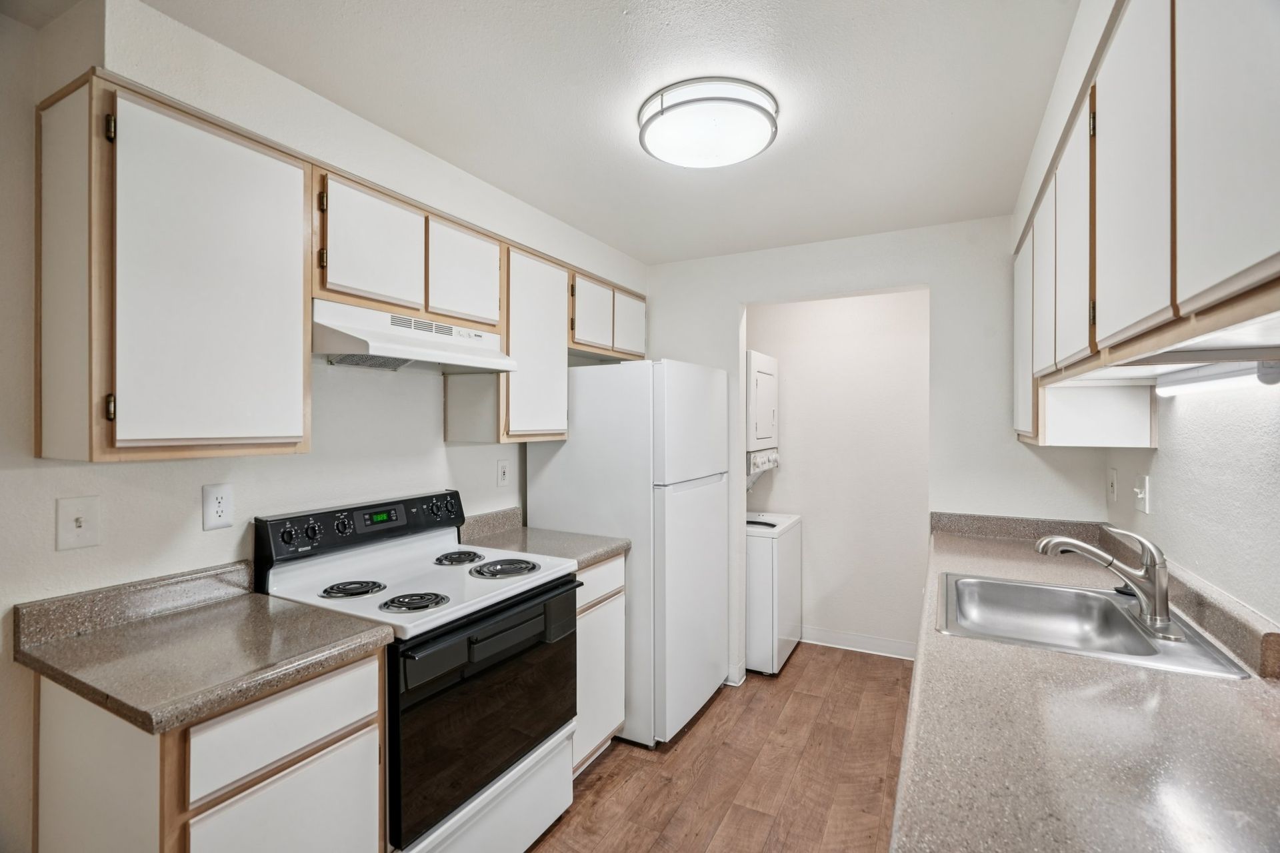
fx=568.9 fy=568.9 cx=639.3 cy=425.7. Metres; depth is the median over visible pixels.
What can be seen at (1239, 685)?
countertop
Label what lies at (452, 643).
electric stove
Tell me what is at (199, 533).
left wall
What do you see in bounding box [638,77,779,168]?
ceiling light
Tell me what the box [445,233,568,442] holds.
upper cabinet
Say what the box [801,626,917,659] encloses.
baseboard
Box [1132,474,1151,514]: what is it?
light switch
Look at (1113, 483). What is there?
wall outlet
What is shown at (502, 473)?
wall outlet
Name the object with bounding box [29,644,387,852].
base cabinet
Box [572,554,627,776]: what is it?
base cabinet
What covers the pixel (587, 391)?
refrigerator
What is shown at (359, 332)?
range hood
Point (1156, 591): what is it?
faucet
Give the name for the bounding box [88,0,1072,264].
ceiling
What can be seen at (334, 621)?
countertop
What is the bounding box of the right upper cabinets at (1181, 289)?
[1014,0,1279,444]
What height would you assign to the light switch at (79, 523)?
0.123 m
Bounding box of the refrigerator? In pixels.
[526,358,728,748]
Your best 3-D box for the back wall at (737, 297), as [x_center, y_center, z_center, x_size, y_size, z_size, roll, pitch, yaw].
[0.988,0.227,3.041,2.357,2.412,0.122,0,0,28]
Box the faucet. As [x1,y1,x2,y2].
[1035,525,1177,639]
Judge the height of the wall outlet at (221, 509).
0.125 m
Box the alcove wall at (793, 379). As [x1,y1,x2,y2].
[746,288,930,659]
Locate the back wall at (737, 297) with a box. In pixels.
[642,213,1105,692]
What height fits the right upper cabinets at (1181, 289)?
0.747 m
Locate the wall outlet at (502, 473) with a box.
[496,459,510,486]
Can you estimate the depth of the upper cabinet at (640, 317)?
2.94 m
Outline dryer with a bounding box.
[746,348,779,486]
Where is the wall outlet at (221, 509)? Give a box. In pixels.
[201,482,233,530]
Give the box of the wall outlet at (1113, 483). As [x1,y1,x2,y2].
[1106,467,1117,502]
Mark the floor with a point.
(813, 703)
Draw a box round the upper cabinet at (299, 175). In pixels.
[36,70,312,464]
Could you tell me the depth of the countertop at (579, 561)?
2.50 m
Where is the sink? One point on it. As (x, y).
(1055, 591)
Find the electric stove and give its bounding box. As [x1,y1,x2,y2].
[250,489,581,852]
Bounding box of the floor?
[531,643,915,852]
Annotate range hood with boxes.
[312,298,513,374]
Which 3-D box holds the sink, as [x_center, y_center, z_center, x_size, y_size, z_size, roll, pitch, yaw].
[1.130,0.589,1.550,0.568,0.166,0.627,0,0,28]
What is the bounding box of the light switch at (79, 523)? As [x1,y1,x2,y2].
[54,496,100,550]
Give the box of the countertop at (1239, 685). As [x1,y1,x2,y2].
[888,512,1279,852]
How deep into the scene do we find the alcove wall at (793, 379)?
3.69 m
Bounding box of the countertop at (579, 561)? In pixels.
[456,505,631,570]
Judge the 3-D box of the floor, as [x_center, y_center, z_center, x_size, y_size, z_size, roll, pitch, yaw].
[0.051,1.464,1.464,2.919,0.061,5.684,0,0,28]
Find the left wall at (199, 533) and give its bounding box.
[0,0,647,850]
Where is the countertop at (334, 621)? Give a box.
[12,562,392,735]
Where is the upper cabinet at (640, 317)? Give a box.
[569,268,647,360]
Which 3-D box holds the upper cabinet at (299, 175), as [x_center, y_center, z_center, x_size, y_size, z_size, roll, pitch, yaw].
[-1.160,-0.335,1.454,0.327,0.814,0.467,0,0,28]
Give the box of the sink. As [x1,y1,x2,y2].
[938,572,1256,679]
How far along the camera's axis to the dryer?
3.54 m
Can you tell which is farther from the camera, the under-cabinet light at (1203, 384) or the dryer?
the dryer
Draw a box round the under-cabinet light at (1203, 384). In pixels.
[1153,359,1279,396]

» Description of the task
Write the lines above out again exactly, excluding every picture.

» Answer for this exercise
fx=568.9 fy=568.9 cx=639.3 cy=425.7. Metres; depth is the median over visible pixels.
What can be seen at (1239, 685)?
countertop
Label what lies at (452, 643).
electric stove
Tell me what is at (199, 533).
left wall
What do you see in bounding box [638,77,779,168]?
ceiling light
Tell me what the box [445,233,568,442] holds.
upper cabinet
Say what the box [801,626,917,659] encloses.
baseboard
Box [1132,474,1151,514]: what is it?
light switch
Look at (1113, 483). What is there?
wall outlet
What is shown at (502, 473)?
wall outlet
Name the object with bounding box [29,644,387,852].
base cabinet
Box [572,554,627,776]: what is it?
base cabinet
What covers the pixel (587, 391)?
refrigerator
What is shown at (359, 332)?
range hood
Point (1156, 591): what is it?
faucet
Give the name for the bounding box [88,0,1072,264].
ceiling
What can be seen at (334, 621)?
countertop
What is the bounding box of the right upper cabinets at (1181, 289)?
[1014,0,1279,444]
What height would you assign to the light switch at (79, 523)?
0.123 m
Bounding box of the refrigerator? In pixels.
[526,358,728,748]
Your best 3-D box for the back wall at (737, 297), as [x_center, y_center, z_center, x_size, y_size, z_size, roll, pitch, yaw].
[0.988,0.227,3.041,2.357,2.412,0.122,0,0,28]
Box the faucet. As [x1,y1,x2,y2].
[1035,525,1177,639]
Judge the height of the wall outlet at (221, 509).
0.125 m
Box the alcove wall at (793, 379). As [x1,y1,x2,y2].
[746,288,930,659]
Locate the back wall at (737, 297) with a box. In pixels.
[642,213,1105,692]
What height fits the right upper cabinets at (1181, 289)?
0.747 m
Locate the wall outlet at (502, 473) with a box.
[496,459,510,486]
Can you estimate the depth of the upper cabinet at (640, 317)?
2.94 m
Outline dryer with a bounding box.
[746,348,779,486]
Where is the wall outlet at (221, 509)? Give a box. In pixels.
[201,482,233,530]
Give the box of the wall outlet at (1113, 483). As [x1,y1,x2,y2].
[1106,467,1117,502]
Mark the floor with a point.
(813, 703)
Draw a box round the upper cabinet at (299, 175). In pixels.
[36,70,312,464]
Could you tell me the depth of the countertop at (579, 561)?
2.50 m
Where is the sink? One point on it. As (x, y).
(1055, 591)
Find the electric stove and give its bounding box. As [x1,y1,x2,y2].
[250,489,581,852]
Bounding box of the floor?
[531,643,915,852]
Annotate range hood with boxes.
[312,298,513,374]
Which 3-D box holds the sink, as [x_center, y_center, z_center, x_size, y_size, z_size, roll, pitch, yaw].
[1.130,0.589,1.550,0.568,0.166,0.627,0,0,28]
What is the bounding box of the light switch at (79, 523)? As [x1,y1,x2,y2].
[54,496,100,550]
Give the box of the countertop at (1239, 685). As [x1,y1,x2,y2].
[888,512,1279,852]
How deep into the scene do we find the alcove wall at (793, 379)?
3.69 m
Bounding box of the countertop at (579, 561)? In pixels.
[456,505,631,570]
Judge the 3-D box of the floor, as [x_center, y_center, z_center, x_size, y_size, z_size, roll, pitch, yaw].
[0.051,1.464,1.464,2.919,0.061,5.684,0,0,28]
Find the left wall at (199, 533) and give its bounding box.
[0,0,647,850]
Where is the countertop at (334, 621)? Give a box.
[12,562,392,735]
Where is the upper cabinet at (640, 317)? Give a box.
[569,268,647,360]
Which 3-D box holds the upper cabinet at (299, 175), as [x_center, y_center, z_center, x_size, y_size, z_size, roll, pitch, yaw].
[-1.160,-0.335,1.454,0.327,0.814,0.467,0,0,28]
Give the box of the sink. As [x1,y1,x2,y2].
[938,572,1256,679]
How far along the camera's axis to the dryer?
3.54 m
Can you tell which is farther from the camera, the under-cabinet light at (1203, 384) or the dryer?
the dryer
Draw a box round the under-cabinet light at (1203, 384). In pixels.
[1153,359,1279,396]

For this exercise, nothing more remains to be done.